Let dp[i][k] represent the best split into k subarrays up to the ith index. If A[i] does not appear in the last subarray we just chose, the optimal solution won't change if we append it. Otherwise, our choice is to start a new subarray, or to shorten the previous subarray chosen until it passes the leftmost occurrence of A[i] that's in it and see if that's better.

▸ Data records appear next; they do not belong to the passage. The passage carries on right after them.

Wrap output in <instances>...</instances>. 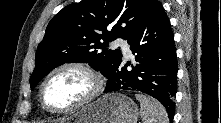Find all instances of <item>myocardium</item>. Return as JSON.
<instances>
[{"mask_svg": "<svg viewBox=\"0 0 221 123\" xmlns=\"http://www.w3.org/2000/svg\"><path fill=\"white\" fill-rule=\"evenodd\" d=\"M63 70H78L86 74L93 82L92 90L89 94L79 101L78 103L65 107V108H56L49 105L45 99V88L49 80L58 72ZM104 90V80L103 77L95 71L90 66L80 63V62H68L58 65L57 67L53 68L44 78L43 82L41 83L40 90H39V98L43 108L50 112V113H68L78 109H81L93 101H95L103 92Z\"/></svg>", "mask_w": 221, "mask_h": 123, "instance_id": "myocardium-1", "label": "myocardium"}]
</instances>
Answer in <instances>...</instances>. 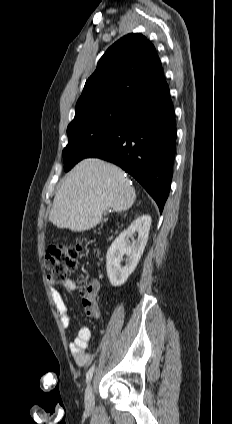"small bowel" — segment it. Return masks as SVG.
Here are the masks:
<instances>
[{
  "instance_id": "small-bowel-1",
  "label": "small bowel",
  "mask_w": 232,
  "mask_h": 424,
  "mask_svg": "<svg viewBox=\"0 0 232 424\" xmlns=\"http://www.w3.org/2000/svg\"><path fill=\"white\" fill-rule=\"evenodd\" d=\"M77 287L78 285L73 279H67L63 283V289L66 293L75 291ZM90 288L91 289L88 291V294L89 296L94 297L100 290V283L98 281H94L90 284ZM51 296L54 306L60 315L62 326L68 328L71 325V316L68 313V308L63 293L56 288H52ZM94 317H100V312L97 307H95ZM91 336V330L88 327H82L79 329L77 336L69 346L71 354L73 355L77 365L84 366L90 361L91 356L87 352V347L91 340Z\"/></svg>"
}]
</instances>
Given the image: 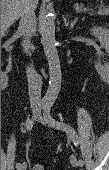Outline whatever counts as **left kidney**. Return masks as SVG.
<instances>
[{"label":"left kidney","mask_w":109,"mask_h":170,"mask_svg":"<svg viewBox=\"0 0 109 170\" xmlns=\"http://www.w3.org/2000/svg\"><path fill=\"white\" fill-rule=\"evenodd\" d=\"M92 34L99 39L100 44L103 48L106 49V51L109 50V34L108 31L105 28L102 27H93L91 29ZM102 55V54H100ZM95 68L97 72L101 76H107L109 73V63L105 62L104 64H101V62H97L95 64Z\"/></svg>","instance_id":"5707ae66"}]
</instances>
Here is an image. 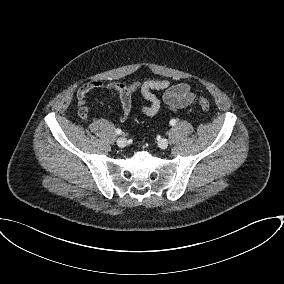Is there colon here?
<instances>
[{
	"mask_svg": "<svg viewBox=\"0 0 284 284\" xmlns=\"http://www.w3.org/2000/svg\"><path fill=\"white\" fill-rule=\"evenodd\" d=\"M199 104H200V107L202 108L203 111L209 110L210 104H209V102L206 98L200 97L199 98Z\"/></svg>",
	"mask_w": 284,
	"mask_h": 284,
	"instance_id": "colon-1",
	"label": "colon"
}]
</instances>
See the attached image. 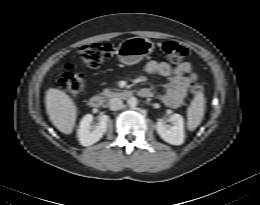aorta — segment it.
Returning <instances> with one entry per match:
<instances>
[{
	"mask_svg": "<svg viewBox=\"0 0 260 205\" xmlns=\"http://www.w3.org/2000/svg\"><path fill=\"white\" fill-rule=\"evenodd\" d=\"M127 103L130 107H136L137 106V99L135 97H130L128 99Z\"/></svg>",
	"mask_w": 260,
	"mask_h": 205,
	"instance_id": "1",
	"label": "aorta"
}]
</instances>
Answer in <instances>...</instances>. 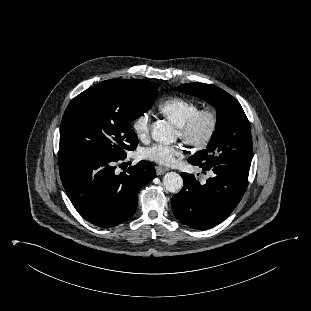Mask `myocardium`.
I'll list each match as a JSON object with an SVG mask.
<instances>
[{"label": "myocardium", "instance_id": "f54148a6", "mask_svg": "<svg viewBox=\"0 0 311 311\" xmlns=\"http://www.w3.org/2000/svg\"><path fill=\"white\" fill-rule=\"evenodd\" d=\"M205 123V129L199 133V127ZM219 127V114L214 108H203L192 114L178 127L181 140L196 149L206 147L215 137Z\"/></svg>", "mask_w": 311, "mask_h": 311}]
</instances>
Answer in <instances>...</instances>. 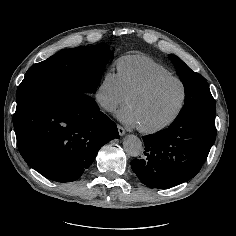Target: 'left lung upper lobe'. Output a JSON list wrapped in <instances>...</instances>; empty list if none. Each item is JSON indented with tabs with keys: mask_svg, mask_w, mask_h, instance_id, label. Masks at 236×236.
<instances>
[{
	"mask_svg": "<svg viewBox=\"0 0 236 236\" xmlns=\"http://www.w3.org/2000/svg\"><path fill=\"white\" fill-rule=\"evenodd\" d=\"M168 57L185 88V103L177 117L189 113L215 114V101L204 77L192 71L175 55L169 54Z\"/></svg>",
	"mask_w": 236,
	"mask_h": 236,
	"instance_id": "left-lung-upper-lobe-1",
	"label": "left lung upper lobe"
}]
</instances>
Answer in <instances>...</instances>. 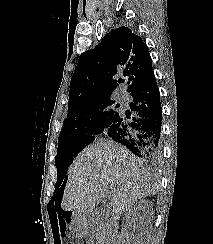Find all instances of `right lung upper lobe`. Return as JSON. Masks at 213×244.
<instances>
[{"mask_svg": "<svg viewBox=\"0 0 213 244\" xmlns=\"http://www.w3.org/2000/svg\"><path fill=\"white\" fill-rule=\"evenodd\" d=\"M147 46L128 27L112 29L95 49L80 55L72 76L68 109L85 105L111 93L119 86L114 80L118 70L128 78L132 92L152 69Z\"/></svg>", "mask_w": 213, "mask_h": 244, "instance_id": "right-lung-upper-lobe-1", "label": "right lung upper lobe"}]
</instances>
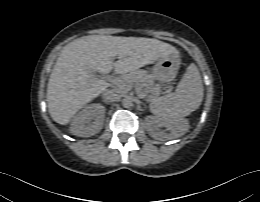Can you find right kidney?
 Returning <instances> with one entry per match:
<instances>
[{"instance_id": "ca27d5eb", "label": "right kidney", "mask_w": 260, "mask_h": 202, "mask_svg": "<svg viewBox=\"0 0 260 202\" xmlns=\"http://www.w3.org/2000/svg\"><path fill=\"white\" fill-rule=\"evenodd\" d=\"M104 117L105 107L103 105H87L72 119L70 131L80 137L92 136L102 129Z\"/></svg>"}]
</instances>
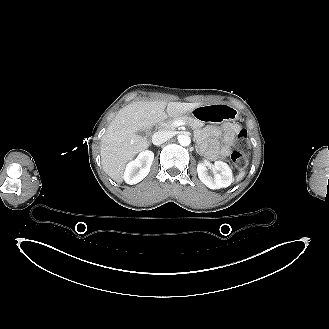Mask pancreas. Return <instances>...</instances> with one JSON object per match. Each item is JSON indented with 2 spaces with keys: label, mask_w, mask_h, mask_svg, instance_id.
I'll use <instances>...</instances> for the list:
<instances>
[{
  "label": "pancreas",
  "mask_w": 329,
  "mask_h": 329,
  "mask_svg": "<svg viewBox=\"0 0 329 329\" xmlns=\"http://www.w3.org/2000/svg\"><path fill=\"white\" fill-rule=\"evenodd\" d=\"M176 121H182L185 124L190 125L193 129H196V128H198L200 126V121L199 120H197V119H195L193 117H190V116L183 115V116L174 117V118L169 119L164 124V127L167 128V129H173L175 127L174 126V123Z\"/></svg>",
  "instance_id": "pancreas-1"
}]
</instances>
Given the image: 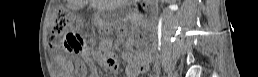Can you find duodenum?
Listing matches in <instances>:
<instances>
[{"label":"duodenum","mask_w":258,"mask_h":77,"mask_svg":"<svg viewBox=\"0 0 258 77\" xmlns=\"http://www.w3.org/2000/svg\"><path fill=\"white\" fill-rule=\"evenodd\" d=\"M137 3H141V1H137ZM136 12L137 14L141 15V9L139 7L136 8Z\"/></svg>","instance_id":"duodenum-1"}]
</instances>
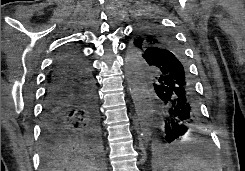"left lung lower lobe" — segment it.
<instances>
[{
  "instance_id": "left-lung-lower-lobe-1",
  "label": "left lung lower lobe",
  "mask_w": 245,
  "mask_h": 171,
  "mask_svg": "<svg viewBox=\"0 0 245 171\" xmlns=\"http://www.w3.org/2000/svg\"><path fill=\"white\" fill-rule=\"evenodd\" d=\"M138 64L143 66L144 76L156 93L160 137L153 138L151 146L154 151L160 150L161 157L156 161L164 162L174 154L166 145L181 140L200 124L194 85L181 53L176 50L154 52L152 58Z\"/></svg>"
}]
</instances>
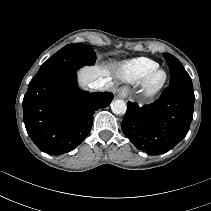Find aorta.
I'll list each match as a JSON object with an SVG mask.
<instances>
[{
    "label": "aorta",
    "mask_w": 211,
    "mask_h": 211,
    "mask_svg": "<svg viewBox=\"0 0 211 211\" xmlns=\"http://www.w3.org/2000/svg\"><path fill=\"white\" fill-rule=\"evenodd\" d=\"M111 109L114 114L122 115L125 114L127 105L125 101L117 99L111 103Z\"/></svg>",
    "instance_id": "obj_1"
}]
</instances>
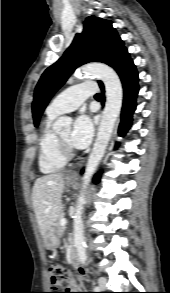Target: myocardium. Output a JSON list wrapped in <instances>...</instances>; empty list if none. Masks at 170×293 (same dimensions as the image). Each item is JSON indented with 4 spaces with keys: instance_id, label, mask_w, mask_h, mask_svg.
Listing matches in <instances>:
<instances>
[{
    "instance_id": "myocardium-1",
    "label": "myocardium",
    "mask_w": 170,
    "mask_h": 293,
    "mask_svg": "<svg viewBox=\"0 0 170 293\" xmlns=\"http://www.w3.org/2000/svg\"><path fill=\"white\" fill-rule=\"evenodd\" d=\"M55 139H56V147L59 154L66 159H69L73 156V150L71 146L63 141L57 133H55Z\"/></svg>"
}]
</instances>
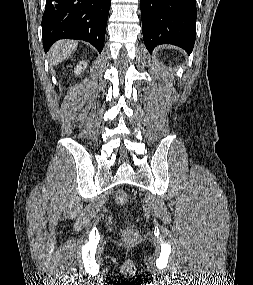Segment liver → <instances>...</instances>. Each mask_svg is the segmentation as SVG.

If we were to extend it further back; first, we already increased the optimal solution by 1 by adding A[i]; and if we had a previous possibility (up to A[i-1][k]) that was smaller by 1 (thus compensating for the addition), we would have started out from that one.

To calculate the new possibility, where the left border of the current kth subarray is just to the right of the leftmost occurrence of A[i], we can find out in O(log n) the number of distinct values in the proposed kth subarray, and the proposed (k-1)th subarray (a wavelet tree is one option) and subtract those counts from the total number of elements in each.